RECORDS FOR PROCESSING:
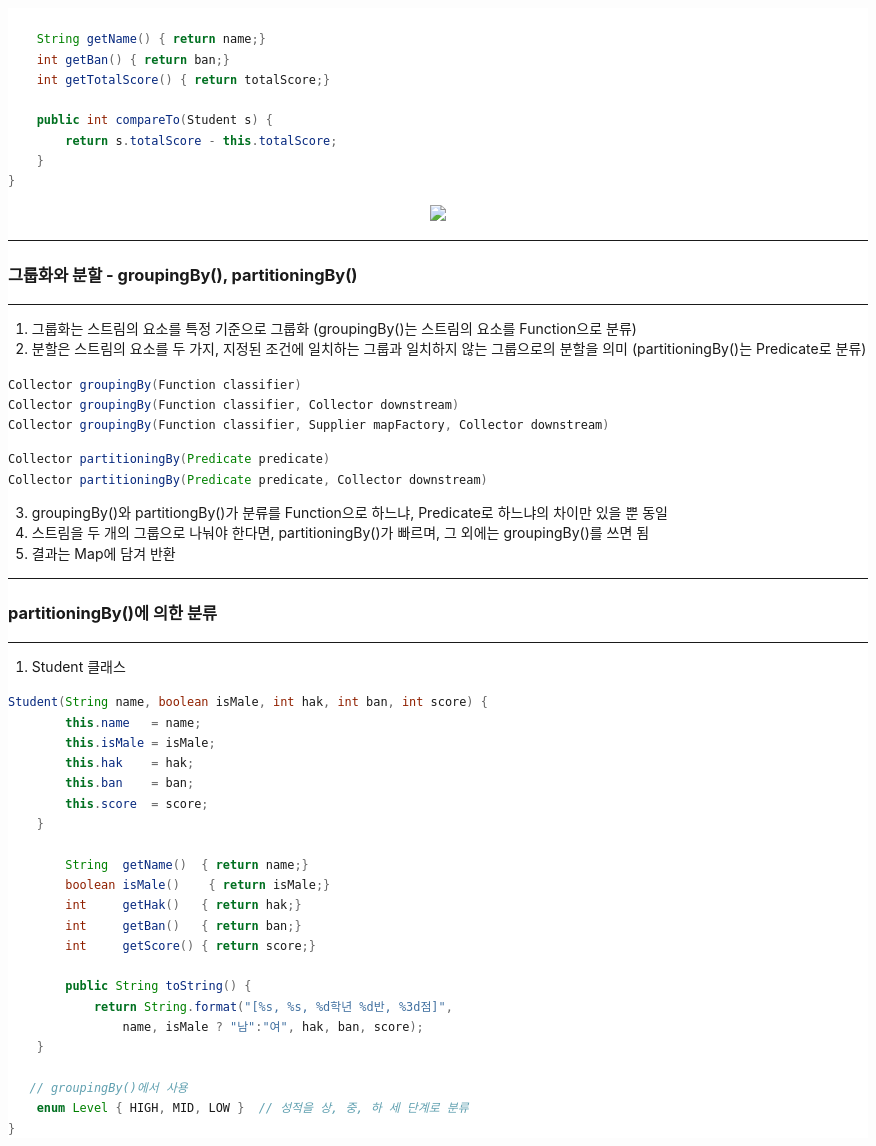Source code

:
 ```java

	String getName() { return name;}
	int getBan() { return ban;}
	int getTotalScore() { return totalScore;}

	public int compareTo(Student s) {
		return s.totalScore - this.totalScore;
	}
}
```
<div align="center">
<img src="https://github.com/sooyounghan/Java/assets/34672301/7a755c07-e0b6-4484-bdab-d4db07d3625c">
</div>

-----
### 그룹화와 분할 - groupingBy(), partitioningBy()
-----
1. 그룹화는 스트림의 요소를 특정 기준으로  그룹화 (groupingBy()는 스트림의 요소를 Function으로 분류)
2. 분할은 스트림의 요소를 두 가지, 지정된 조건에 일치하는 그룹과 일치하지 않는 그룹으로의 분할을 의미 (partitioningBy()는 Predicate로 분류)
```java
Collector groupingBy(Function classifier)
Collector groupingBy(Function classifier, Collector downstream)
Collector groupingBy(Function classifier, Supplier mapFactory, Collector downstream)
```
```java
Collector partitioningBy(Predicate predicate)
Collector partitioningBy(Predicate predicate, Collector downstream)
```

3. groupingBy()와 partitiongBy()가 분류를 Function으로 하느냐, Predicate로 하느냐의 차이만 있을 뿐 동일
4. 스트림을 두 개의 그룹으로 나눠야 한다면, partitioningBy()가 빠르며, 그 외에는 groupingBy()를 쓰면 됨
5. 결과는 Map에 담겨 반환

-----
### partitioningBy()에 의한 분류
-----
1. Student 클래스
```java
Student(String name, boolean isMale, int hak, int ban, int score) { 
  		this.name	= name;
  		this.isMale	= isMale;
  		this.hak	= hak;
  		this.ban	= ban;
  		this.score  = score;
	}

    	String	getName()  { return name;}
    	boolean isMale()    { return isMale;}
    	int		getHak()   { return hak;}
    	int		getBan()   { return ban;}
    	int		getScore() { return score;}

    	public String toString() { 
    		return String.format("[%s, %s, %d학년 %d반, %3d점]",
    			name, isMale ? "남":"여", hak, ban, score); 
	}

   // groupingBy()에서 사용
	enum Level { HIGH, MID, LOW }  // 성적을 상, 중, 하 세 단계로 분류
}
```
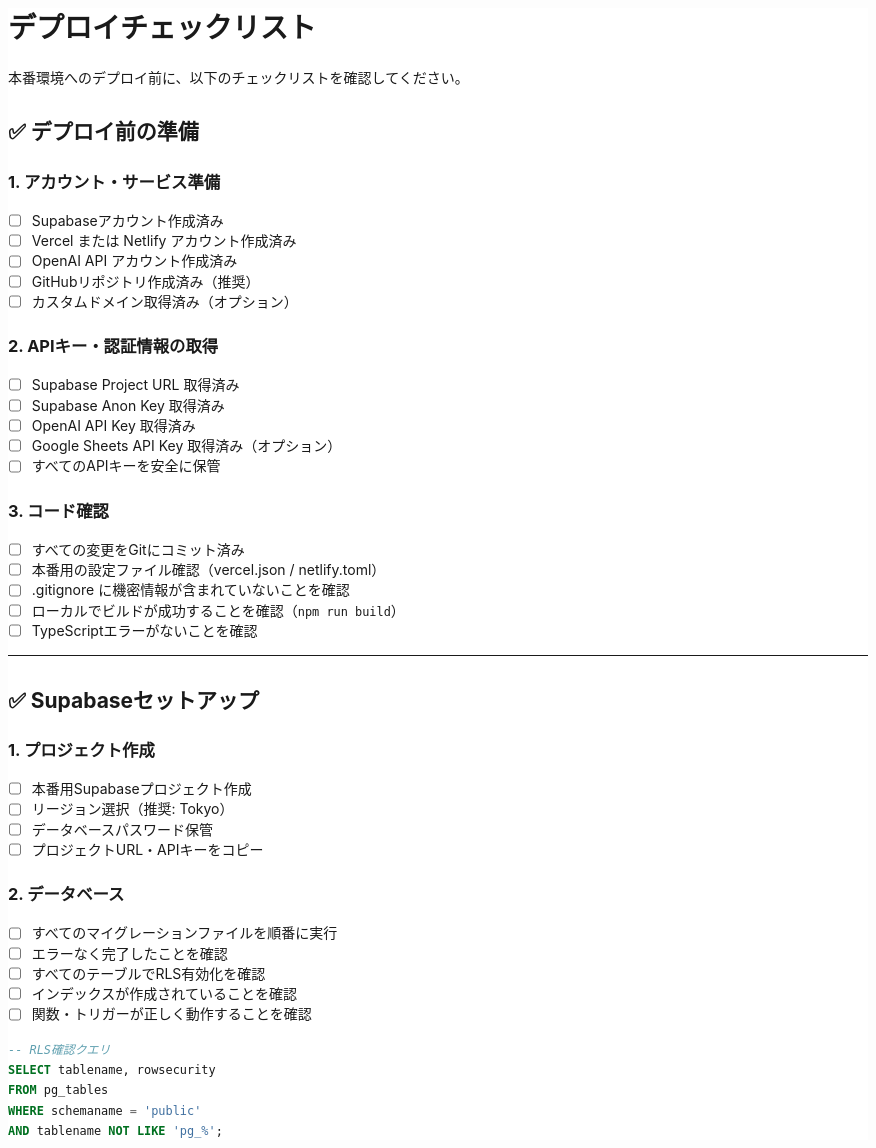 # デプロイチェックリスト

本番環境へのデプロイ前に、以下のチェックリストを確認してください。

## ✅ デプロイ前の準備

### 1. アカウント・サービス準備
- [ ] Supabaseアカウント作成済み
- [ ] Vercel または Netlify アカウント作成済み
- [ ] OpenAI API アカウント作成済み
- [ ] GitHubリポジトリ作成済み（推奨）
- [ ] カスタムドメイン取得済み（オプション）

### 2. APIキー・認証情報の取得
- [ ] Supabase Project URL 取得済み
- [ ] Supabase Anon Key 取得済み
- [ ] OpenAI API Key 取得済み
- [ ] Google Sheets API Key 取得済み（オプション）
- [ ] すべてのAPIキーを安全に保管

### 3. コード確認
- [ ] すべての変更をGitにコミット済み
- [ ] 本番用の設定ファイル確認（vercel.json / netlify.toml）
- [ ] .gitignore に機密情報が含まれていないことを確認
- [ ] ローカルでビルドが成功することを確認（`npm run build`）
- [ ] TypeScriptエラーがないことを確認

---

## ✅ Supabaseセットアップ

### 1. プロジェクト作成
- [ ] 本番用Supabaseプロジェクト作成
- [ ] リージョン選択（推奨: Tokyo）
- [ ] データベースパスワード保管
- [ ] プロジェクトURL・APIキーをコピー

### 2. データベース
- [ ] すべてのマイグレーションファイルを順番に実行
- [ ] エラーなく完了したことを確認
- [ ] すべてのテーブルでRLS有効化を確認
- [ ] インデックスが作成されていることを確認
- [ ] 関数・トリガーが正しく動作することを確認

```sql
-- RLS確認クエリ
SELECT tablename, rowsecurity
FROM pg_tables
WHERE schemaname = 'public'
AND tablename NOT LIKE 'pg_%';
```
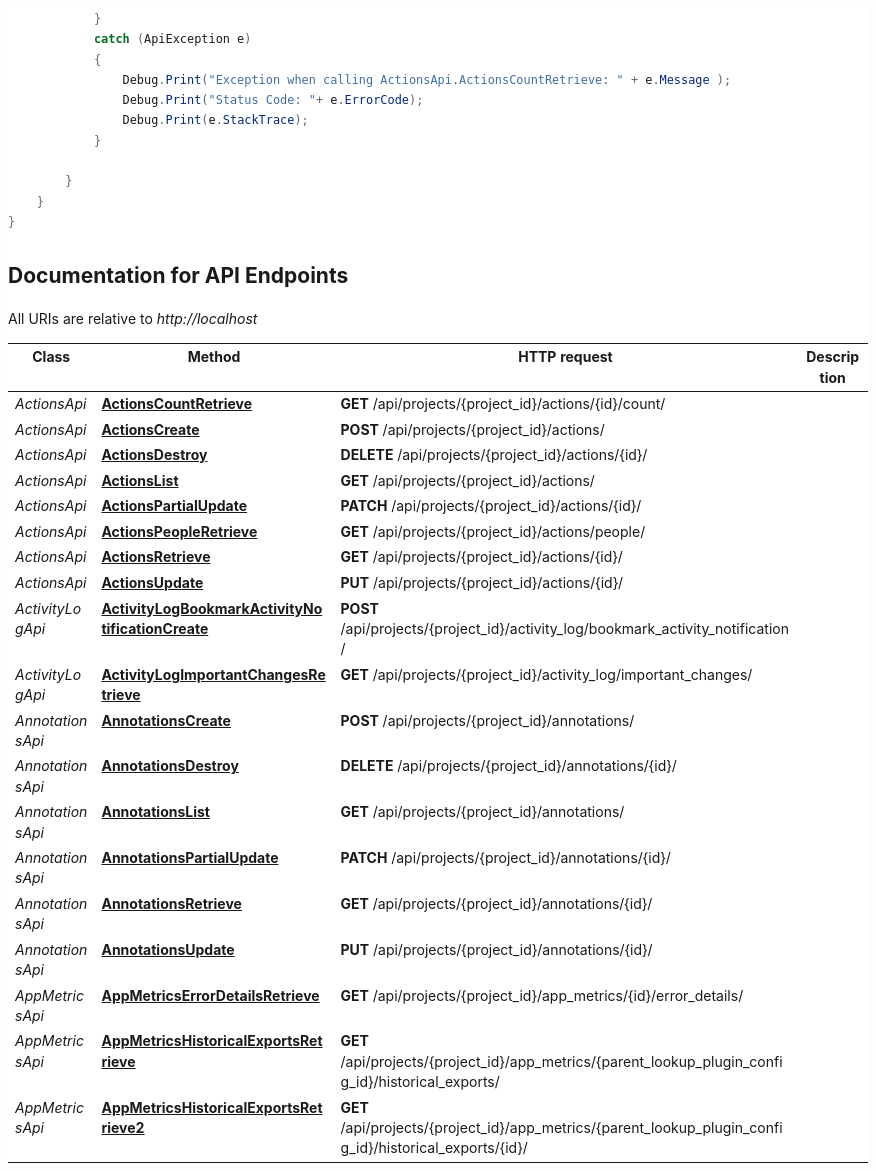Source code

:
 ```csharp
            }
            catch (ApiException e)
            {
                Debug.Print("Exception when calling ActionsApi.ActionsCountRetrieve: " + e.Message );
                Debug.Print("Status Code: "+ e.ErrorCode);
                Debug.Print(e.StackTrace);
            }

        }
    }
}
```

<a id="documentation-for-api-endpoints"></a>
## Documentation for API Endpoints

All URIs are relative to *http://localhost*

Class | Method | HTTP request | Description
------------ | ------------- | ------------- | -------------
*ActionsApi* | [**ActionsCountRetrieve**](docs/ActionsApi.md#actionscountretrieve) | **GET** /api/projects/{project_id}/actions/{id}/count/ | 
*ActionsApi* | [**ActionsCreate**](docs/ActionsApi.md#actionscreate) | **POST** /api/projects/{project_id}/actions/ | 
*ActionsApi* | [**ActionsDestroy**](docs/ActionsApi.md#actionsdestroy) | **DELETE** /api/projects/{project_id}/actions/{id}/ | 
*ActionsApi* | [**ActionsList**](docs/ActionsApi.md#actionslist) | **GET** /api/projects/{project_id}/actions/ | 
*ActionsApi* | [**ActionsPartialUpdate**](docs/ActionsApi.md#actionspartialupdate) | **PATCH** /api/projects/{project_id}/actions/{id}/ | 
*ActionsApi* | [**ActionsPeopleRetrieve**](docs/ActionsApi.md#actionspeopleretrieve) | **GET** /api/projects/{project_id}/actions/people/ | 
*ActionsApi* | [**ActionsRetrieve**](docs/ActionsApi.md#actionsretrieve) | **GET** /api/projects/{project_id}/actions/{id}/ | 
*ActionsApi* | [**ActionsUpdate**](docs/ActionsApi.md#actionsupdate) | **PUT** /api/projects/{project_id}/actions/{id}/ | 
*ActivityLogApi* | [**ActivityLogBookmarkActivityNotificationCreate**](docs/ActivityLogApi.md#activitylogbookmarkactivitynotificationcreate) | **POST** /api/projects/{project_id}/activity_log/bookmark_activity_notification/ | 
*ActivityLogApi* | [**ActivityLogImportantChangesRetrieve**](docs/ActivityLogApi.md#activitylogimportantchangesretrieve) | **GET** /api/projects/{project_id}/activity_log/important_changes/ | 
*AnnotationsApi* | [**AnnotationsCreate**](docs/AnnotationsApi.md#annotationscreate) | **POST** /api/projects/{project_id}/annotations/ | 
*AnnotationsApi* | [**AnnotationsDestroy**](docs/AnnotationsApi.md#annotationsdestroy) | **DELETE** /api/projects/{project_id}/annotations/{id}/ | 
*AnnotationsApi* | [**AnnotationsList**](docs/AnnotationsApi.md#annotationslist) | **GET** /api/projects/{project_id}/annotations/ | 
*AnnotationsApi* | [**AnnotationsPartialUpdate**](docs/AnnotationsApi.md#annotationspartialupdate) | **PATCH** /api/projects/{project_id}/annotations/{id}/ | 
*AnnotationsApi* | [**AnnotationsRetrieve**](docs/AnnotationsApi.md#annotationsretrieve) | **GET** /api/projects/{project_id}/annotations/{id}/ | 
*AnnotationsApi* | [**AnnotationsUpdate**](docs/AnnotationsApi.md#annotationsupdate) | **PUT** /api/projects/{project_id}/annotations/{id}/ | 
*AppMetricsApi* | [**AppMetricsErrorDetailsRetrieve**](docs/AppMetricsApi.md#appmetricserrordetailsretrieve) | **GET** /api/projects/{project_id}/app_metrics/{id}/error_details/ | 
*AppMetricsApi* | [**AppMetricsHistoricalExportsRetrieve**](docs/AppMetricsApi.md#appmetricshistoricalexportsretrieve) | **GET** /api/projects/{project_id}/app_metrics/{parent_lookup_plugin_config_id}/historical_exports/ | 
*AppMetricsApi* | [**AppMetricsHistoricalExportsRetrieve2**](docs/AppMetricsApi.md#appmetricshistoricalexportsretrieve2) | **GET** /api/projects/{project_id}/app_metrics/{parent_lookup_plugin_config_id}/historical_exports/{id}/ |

PROMPT: If the records include pictures, omit them and transcribe everything else exactly.

EXERCISE RESULT:
Source code

:
 ```java

	String getName() { return name;}
	int getBan() { return ban;}
	int getTotalScore() { return totalScore;}

	public int compareTo(Student s) {
		return s.totalScore - this.totalScore;
	}
}
```
<div align="center">
<img src="https://github.com/sooyounghan/Java/assets/34672301/7a755c07-e0b6-4484-bdab-d4db07d3625c">
</div>

-----
### 그룹화와 분할 - groupingBy(), partitioningBy()
-----
1. 그룹화는 스트림의 요소를 특정 기준으로  그룹화 (groupingBy()는 스트림의 요소를 Function으로 분류)
2. 분할은 스트림의 요소를 두 가지, 지정된 조건에 일치하는 그룹과 일치하지 않는 그룹으로의 분할을 의미 (partitioningBy()는 Predicate로 분류)
```java
Collector groupingBy(Function classifier)
Collector groupingBy(Function classifier, Collector downstream)
Collector groupingBy(Function classifier, Supplier mapFactory, Collector downstream)
```
```java
Collector partitioningBy(Predicate predicate)
Collector partitioningBy(Predicate predicate, Collector downstream)
```

3. groupingBy()와 partitiongBy()가 분류를 Function으로 하느냐, Predicate로 하느냐의 차이만 있을 뿐 동일
4. 스트림을 두 개의 그룹으로 나눠야 한다면, partitioningBy()가 빠르며, 그 외에는 groupingBy()를 쓰면 됨
5. 결과는 Map에 담겨 반환

-----
### partitioningBy()에 의한 분류
-----
1. Student 클래스
```java
Student(String name, boolean isMale, int hak, int ban, int score) { 
  		this.name	= name;
  		this.isMale	= isMale;
  		this.hak	= hak;
  		this.ban	= ban;
  		this.score  = score;
	}

    	String	getName()  { return name;}
    	boolean isMale()    { return isMale;}
    	int		getHak()   { return hak;}
    	int		getBan()   { return ban;}
    	int		getScore() { return score;}

    	public String toString() { 
    		return String.format("[%s, %s, %d학년 %d반, %3d점]",
    			name, isMale ? "남":"여", hak, ban, score); 
	}

   // groupingBy()에서 사용
	enum Level { HIGH, MID, LOW }  // 성적을 상, 중, 하 세 단계로 분류
}
```
 # デプロイチェックリスト

本番環境へのデプロイ前に、以下のチェックリストを確認してください。

## ✅ デプロイ前の準備

### 1. アカウント・サービス準備
- [ ] Supabaseアカウント作成済み
- [ ] Vercel または Netlify アカウント作成済み
- [ ] OpenAI API アカウント作成済み
- [ ] GitHubリポジトリ作成済み（推奨）
- [ ] カスタムドメイン取得済み（オプション）

### 2. APIキー・認証情報の取得
- [ ] Supabase Project URL 取得済み
- [ ] Supabase Anon Key 取得済み
- [ ] OpenAI API Key 取得済み
- [ ] Google Sheets API Key 取得済み（オプション）
- [ ] すべてのAPIキーを安全に保管

### 3. コード確認
- [ ] すべての変更をGitにコミット済み
- [ ] 本番用の設定ファイル確認（vercel.json / netlify.toml）
- [ ] .gitignore に機密情報が含まれていないことを確認
- [ ] ローカルでビルドが成功することを確認（`npm run build`）
- [ ] TypeScriptエラーがないことを確認

---

## ✅ Supabaseセットアップ

### 1. プロジェクト作成
- [ ] 本番用Supabaseプロジェクト作成
- [ ] リージョン選択（推奨: Tokyo）
- [ ] データベースパスワード保管
- [ ] プロジェクトURL・APIキーをコピー

### 2. データベース
- [ ] すべてのマイグレーションファイルを順番に実行
- [ ] エラーなく完了したことを確認
- [ ] すべてのテーブルでRLS有効化を確認
- [ ] インデックスが作成されていることを確認
- [ ] 関数・トリガーが正しく動作することを確認

```sql
-- RLS確認クエリ
SELECT tablename, rowsecurity
FROM pg_tables
WHERE schemaname = 'public'
AND tablename NOT LIKE 'pg_%';
```
Source code

:
 ```csharp
            }
            catch (ApiException e)
            {
                Debug.Print("Exception when calling ActionsApi.ActionsCountRetrieve: " + e.Message );
                Debug.Print("Status Code: "+ e.ErrorCode);
                Debug.Print(e.StackTrace);
            }

        }
    }
}
```

<a id="documentation-for-api-endpoints"></a>
## Documentation for API Endpoints

All URIs are relative to *http://localhost*

Class | Method | HTTP request | Description
------------ | ------------- | ------------- | -------------
*ActionsApi* | [**ActionsCountRetrieve**](docs/ActionsApi.md#actionscountretrieve) | **GET** /api/projects/{project_id}/actions/{id}/count/ | 
*ActionsApi* | [**ActionsCreate**](docs/ActionsApi.md#actionscreate) | **POST** /api/projects/{project_id}/actions/ | 
*ActionsApi* | [**ActionsDestroy**](docs/ActionsApi.md#actionsdestroy) | **DELETE** /api/projects/{project_id}/actions/{id}/ | 
*ActionsApi* | [**ActionsList**](docs/ActionsApi.md#actionslist) | **GET** /api/projects/{project_id}/actions/ | 
*ActionsApi* | [**ActionsPartialUpdate**](docs/ActionsApi.md#actionspartialupdate) | **PATCH** /api/projects/{project_id}/actions/{id}/ | 
*ActionsApi* | [**ActionsPeopleRetrieve**](docs/ActionsApi.md#actionspeopleretrieve) | **GET** /api/projects/{project_id}/actions/people/ | 
*ActionsApi* | [**ActionsRetrieve**](docs/ActionsApi.md#actionsretrieve) | **GET** /api/projects/{project_id}/actions/{id}/ | 
*ActionsApi* | [**ActionsUpdate**](docs/ActionsApi.md#actionsupdate) | **PUT** /api/projects/{project_id}/actions/{id}/ | 
*ActivityLogApi* | [**ActivityLogBookmarkActivityNotificationCreate**](docs/ActivityLogApi.md#activitylogbookmarkactivitynotificationcreate) | **POST** /api/projects/{project_id}/activity_log/bookmark_activity_notification/ | 
*ActivityLogApi* | [**ActivityLogImportantChangesRetrieve**](docs/ActivityLogApi.md#activitylogimportantchangesretrieve) | **GET** /api/projects/{project_id}/activity_log/important_changes/ | 
*AnnotationsApi* | [**AnnotationsCreate**](docs/AnnotationsApi.md#annotationscreate) | **POST** /api/projects/{project_id}/annotations/ | 
*AnnotationsApi* | [**AnnotationsDestroy**](docs/AnnotationsApi.md#annotationsdestroy) | **DELETE** /api/projects/{project_id}/annotations/{id}/ | 
*AnnotationsApi* | [**AnnotationsList**](docs/AnnotationsApi.md#annotationslist) | **GET** /api/projects/{project_id}/annotations/ | 
*AnnotationsApi* | [**AnnotationsPartialUpdate**](docs/AnnotationsApi.md#annotationspartialupdate) | **PATCH** /api/projects/{project_id}/annotations/{id}/ | 
*AnnotationsApi* | [**AnnotationsRetrieve**](docs/AnnotationsApi.md#annotationsretrieve) | **GET** /api/projects/{project_id}/annotations/{id}/ | 
*AnnotationsApi* | [**AnnotationsUpdate**](docs/AnnotationsApi.md#annotationsupdate) | **PUT** /api/projects/{project_id}/annotations/{id}/ | 
*AppMetricsApi* | [**AppMetricsErrorDetailsRetrieve**](docs/AppMetricsApi.md#appmetricserrordetailsretrieve) | **GET** /api/projects/{project_id}/app_metrics/{id}/error_details/ | 
*AppMetricsApi* | [**AppMetricsHistoricalExportsRetrieve**](docs/AppMetricsApi.md#appmetricshistoricalexportsretrieve) | **GET** /api/projects/{project_id}/app_metrics/{parent_lookup_plugin_config_id}/historical_exports/ | 
*AppMetricsApi* | [**AppMetricsHistoricalExportsRetrieve2**](docs/AppMetricsApi.md#appmetricshistoricalexportsretrieve2) | **GET** /api/projects/{project_id}/app_metrics/{parent_lookup_plugin_config_id}/historical_exports/{id}/ |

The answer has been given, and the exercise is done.